Hande: Uzaksın bana. Normalde sandalyeni benimkiyle birleştirip otururdun yanıma, bu gece hep ayrıydık. Gelmedin bile.

Meris: Sadece kızlarla sohbet ediyordum. Deniz'in yanında olmak istedim.

Hande: Beni neden çağırmadın o zaman yanına?

Meris: Ben buna takılacağını düşünmemiştim.

Hande: Biz aylarca ayrı kaldık Meris. Ben seni çok özledim. Sürekli yanımda olmanı istiyorum. Sen böyle hissetmiyor musun?

Meris: Ben de seni özledim tabiki Hande. Tabiki yanında olmak istiyorum. Sorun o değil.

Hande: Neymiş sorun?

Meris: Ben seni affettim evet ama yeniden gidebilme ihtimalin hep aklımda olacak artık.

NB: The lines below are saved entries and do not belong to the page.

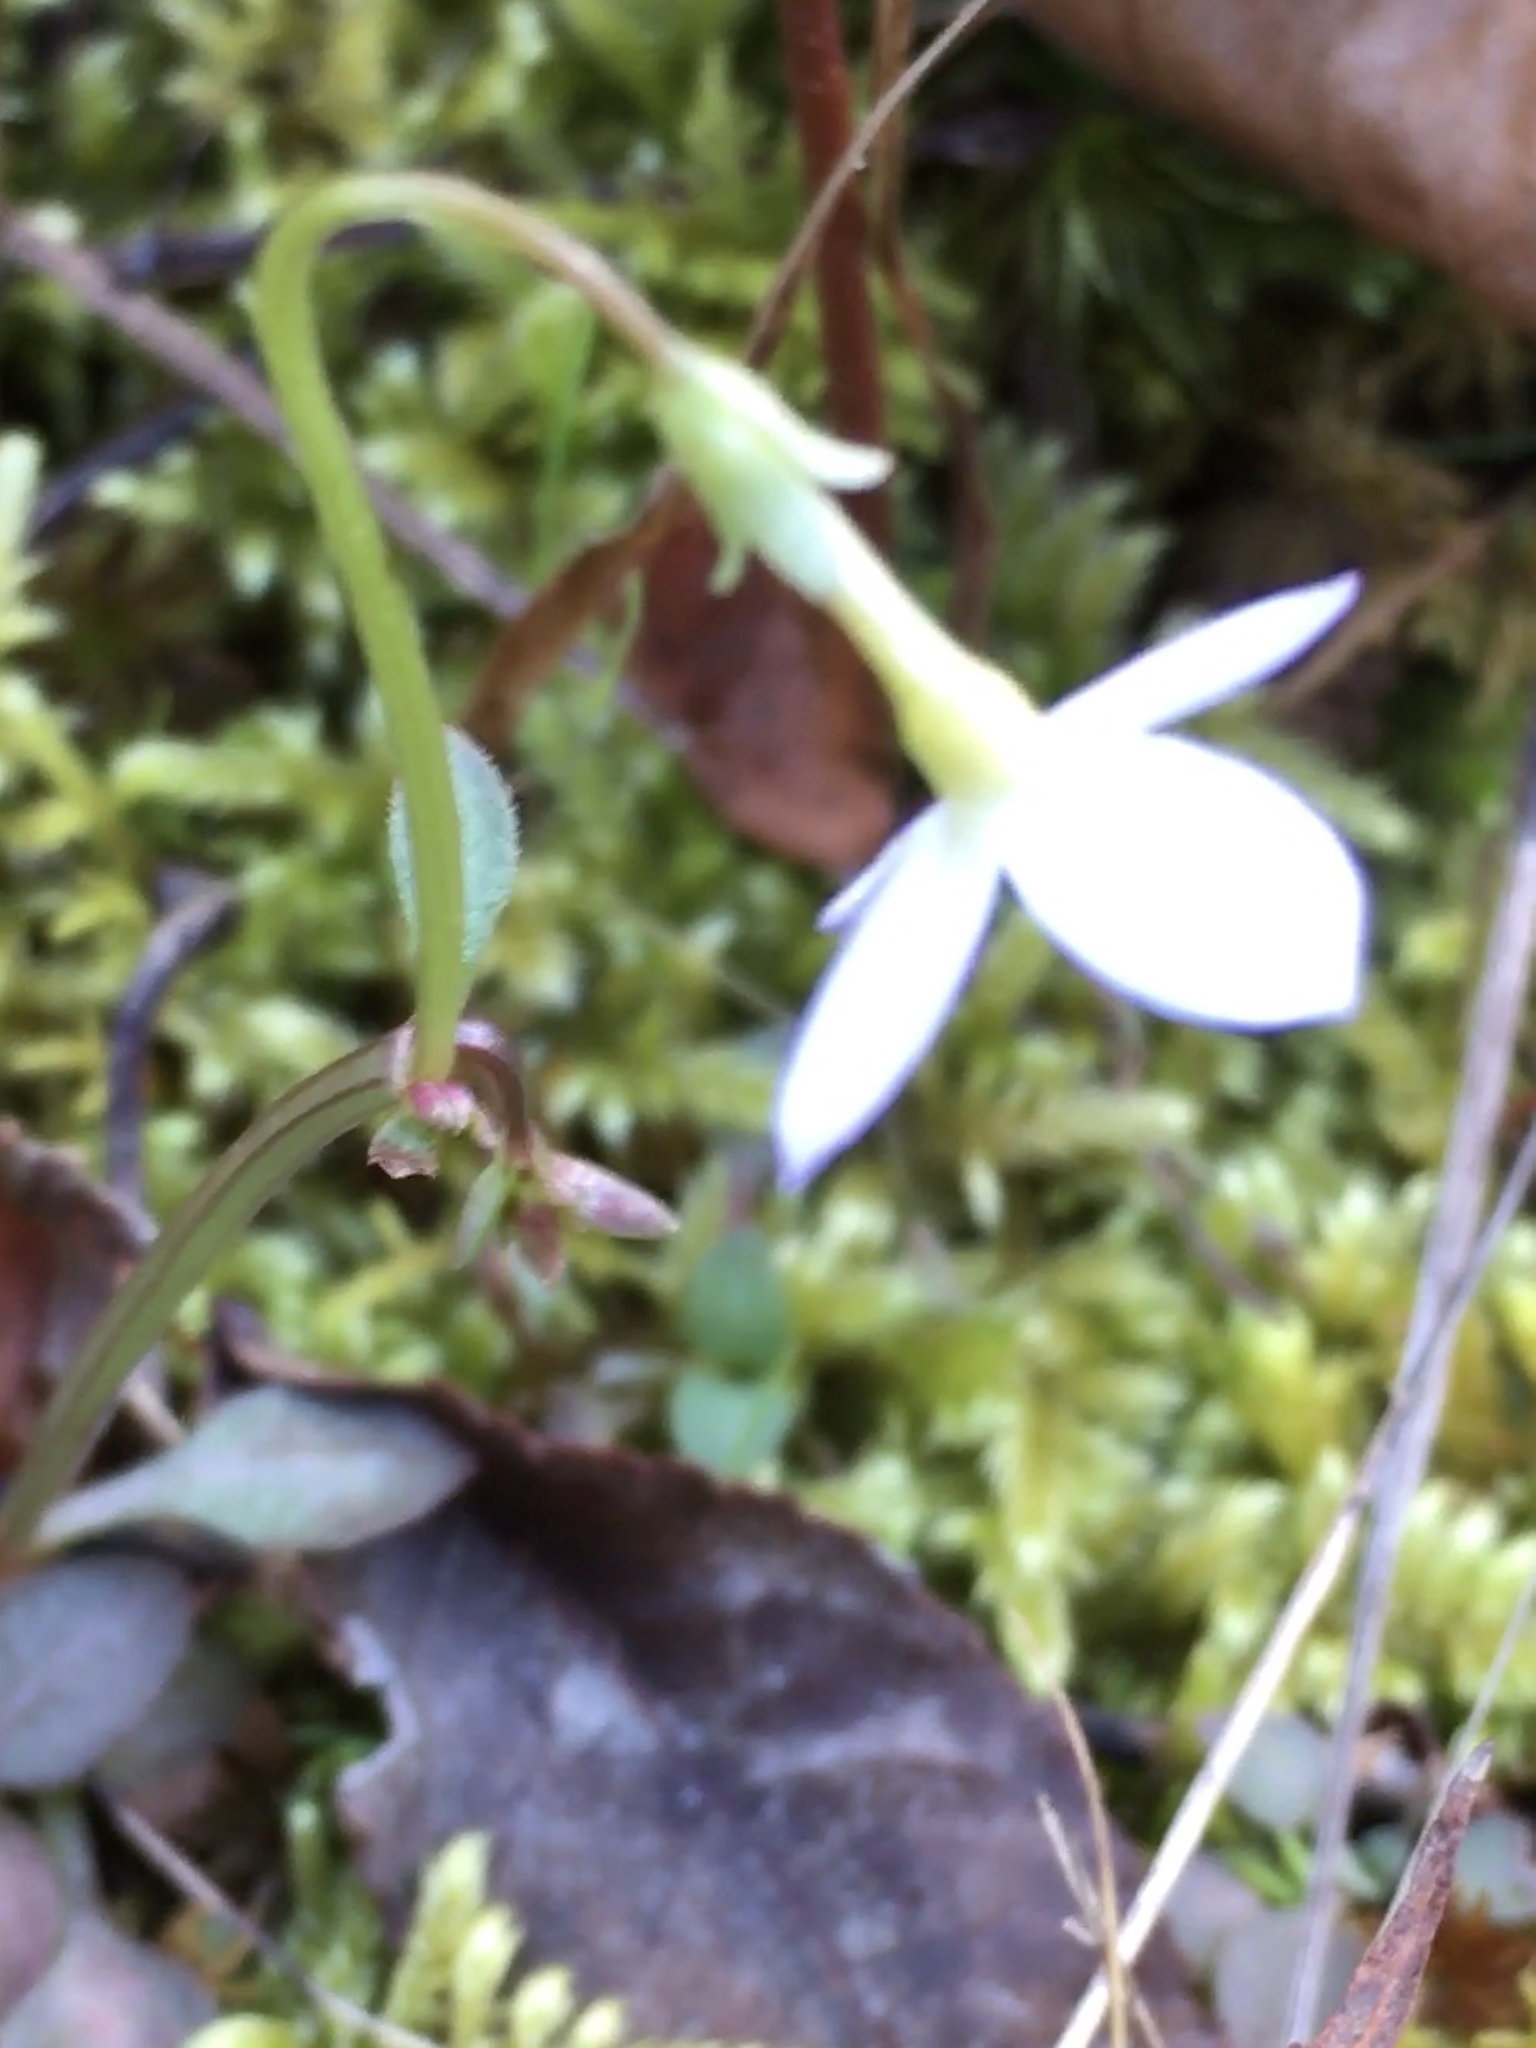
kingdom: Plantae
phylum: Tracheophyta
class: Magnoliopsida
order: Gentianales
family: Rubiaceae
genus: Houstonia
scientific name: Houstonia caerulea
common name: Bluets
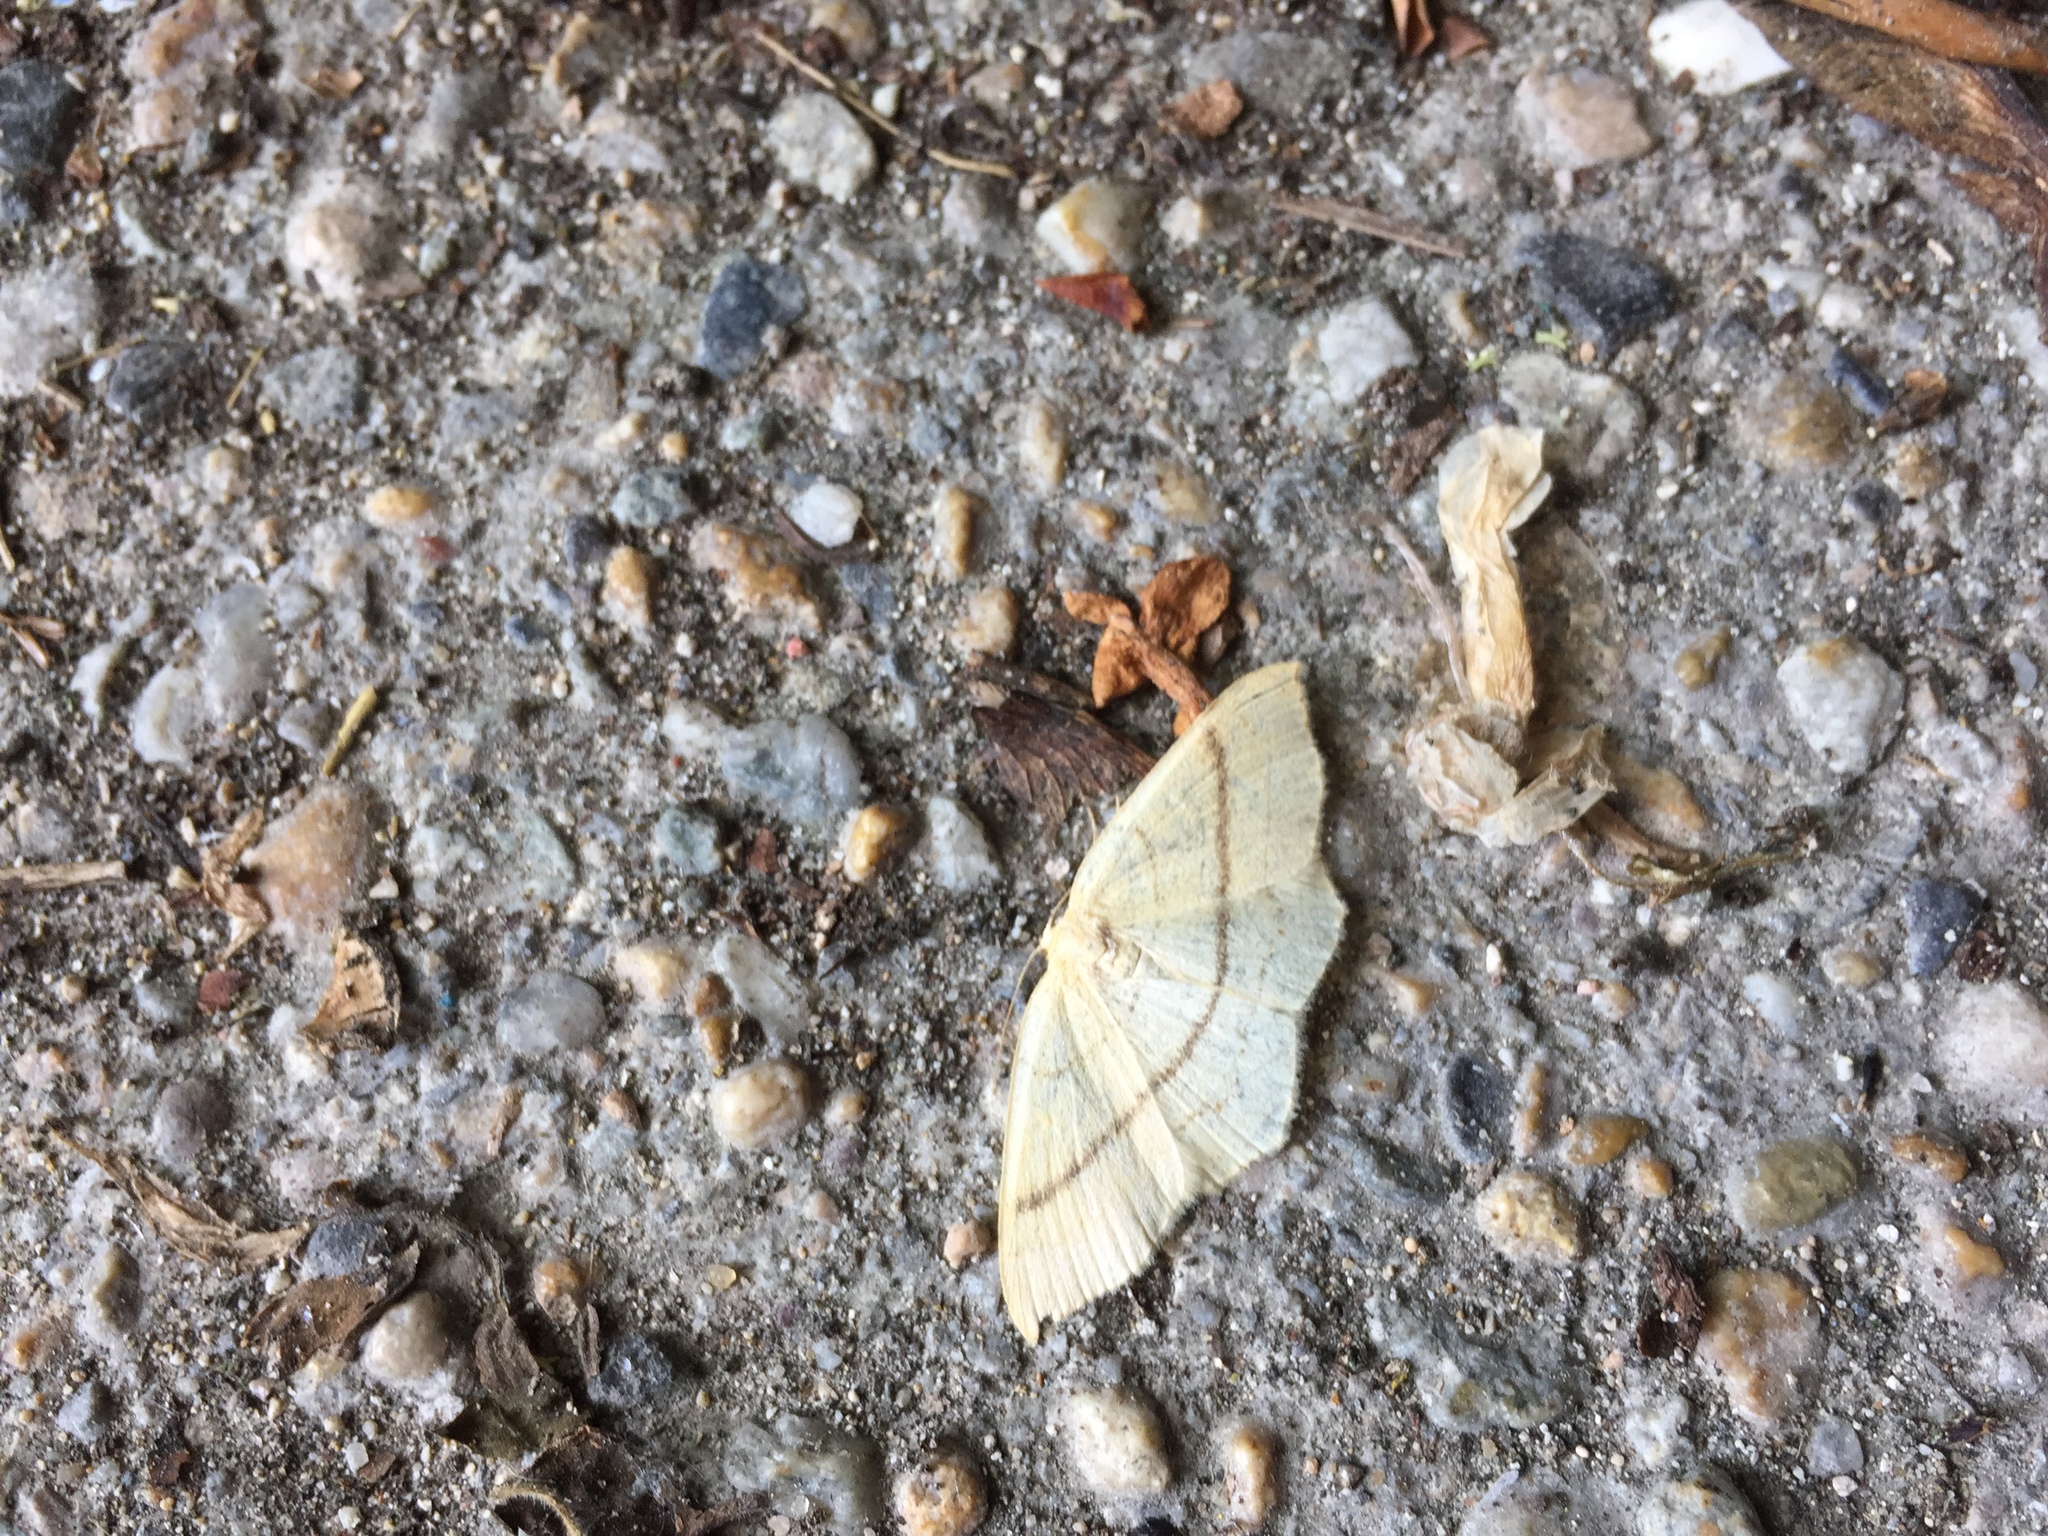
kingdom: Animalia
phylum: Arthropoda
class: Insecta
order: Lepidoptera
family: Geometridae
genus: Cyclophora
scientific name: Cyclophora linearia
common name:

Seni hayatımın merkezine koyduğum zaman gittiğinde ne yaşadığımı gördük. Sadece biraz daha dengeli gitmek istiyorum. Kendim için. Mutlu olduğum bir anın içinde sadece sen varsın diye değil de sevdiğim insanlar var diye güzel olduğunu düşünmek istiyorum. Yer yer aşırıya kaçan ilgimi törpülüyorum.

Hande: Başaramayacağını düşünürdüm bunu

Meris: Seni üzmek istemiyorum. Zorlama sen de istersen. Sonuçta yokluğuna kendi isteğimle alışmadım.

Hande: Olmamama alıştığın için şimdi o kadar da zor gelmiyor öyle mi?

Meris: Öyle, sanırım.

Hande: Ben niye bu haldeyim o zaman? Ben de alıştım yokluğuna ama şimdi tüm hepsini telafi etmek istiyorum.

Meris: Buna vereceğim cevabı gerçekten merak ediyor musun?

Hande: Evet

Meris: Çünkü hareket ettiğimiz duygular farklı. Sen pişmanlıkla hareket ediyorsun, ben kendimi koruma amacıyla.

Hande: Kendini benden korumana gerek var mı sence?

Meris: Senden değil, olmamandan koruyorum Hande. Lütfen uzatmayalım. Zaman verelim birbirimize olur mu? İlla döneceğiz eskiye güzelim.

Hande: Peki. Sen ne söyleyecektin?

İşte gelmişti korktuğum soru. Evet yokluğuna alışmıştım ama benden nefret etme ve tamamen onu kaybetmem ihtimali olan bir şeyi ona anlatamazdım. O kadar güçlü değilim. Hande'ye karşı hiç güçlü değilim. Söyleyemezdim.

Meris: Bu. Bu kadar.

Hande: Tamam. Tamam sevgilim. İstediğin kadar zamanımız var. Sen benimle ol da

Güveniyordu bana. Her dediğime. Ağzımdan çıkan her şeye inanıyordu. Vicdan azabından bir köşede ölmesem iyi. Elim sigara paketini bulduğunda Hande beni durdurmuştu.

Hande: Evde içmesen olur mu bebeğim? Hatta hiç içmesen?

Meris: Azaltabilirim ve bahçede içebilirim. Rahatsız edebileceğini düşünemedim özür dilerim.